• [EXERCISE DIRECTIONS]
Copy down each line of the records below verbatim, omitting the pictures.

[Saved data entries]
══════
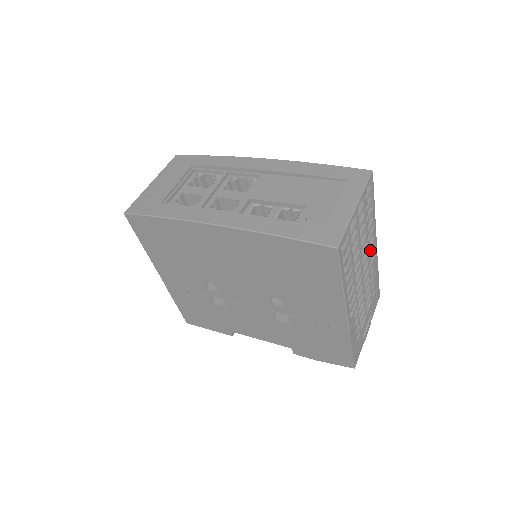
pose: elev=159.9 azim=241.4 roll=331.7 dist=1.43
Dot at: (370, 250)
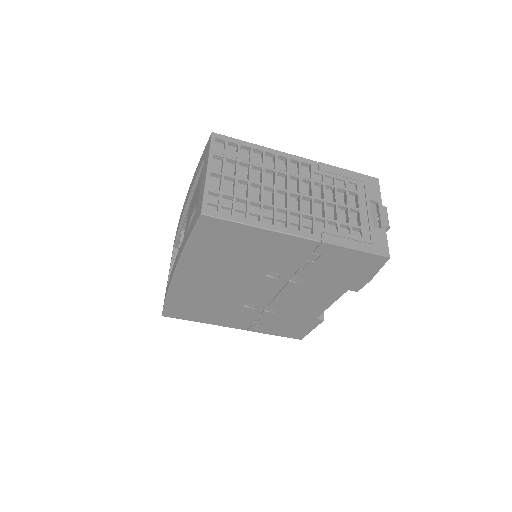
Dot at: (295, 169)
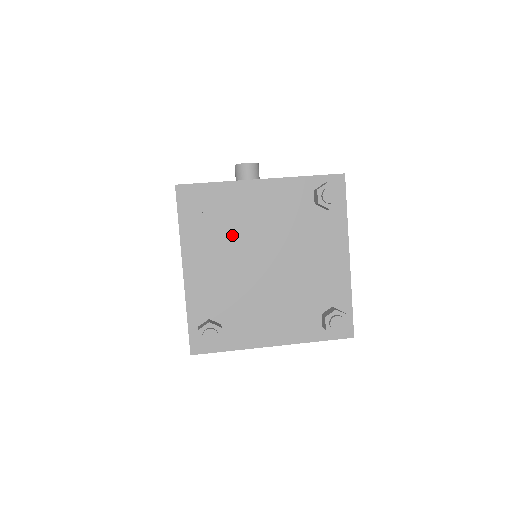
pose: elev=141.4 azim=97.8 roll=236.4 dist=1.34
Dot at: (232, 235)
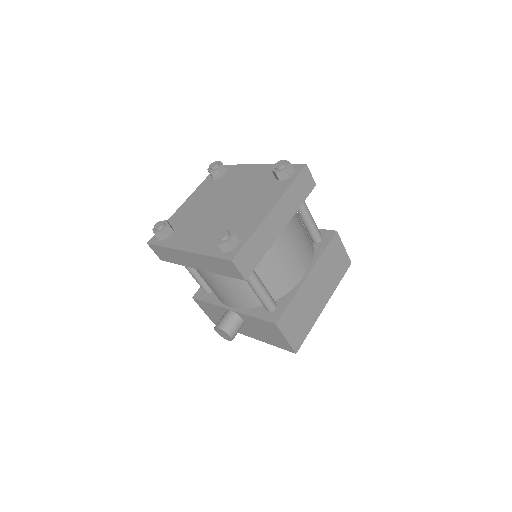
══════
• [FINAL ANSWER]
pose: elev=159.9 azim=241.4 roll=331.7 dist=1.43
Dot at: (370, 250)
Dot at: (295, 169)
pose: elev=141.4 azim=97.8 roll=236.4 dist=1.34
Dot at: (232, 235)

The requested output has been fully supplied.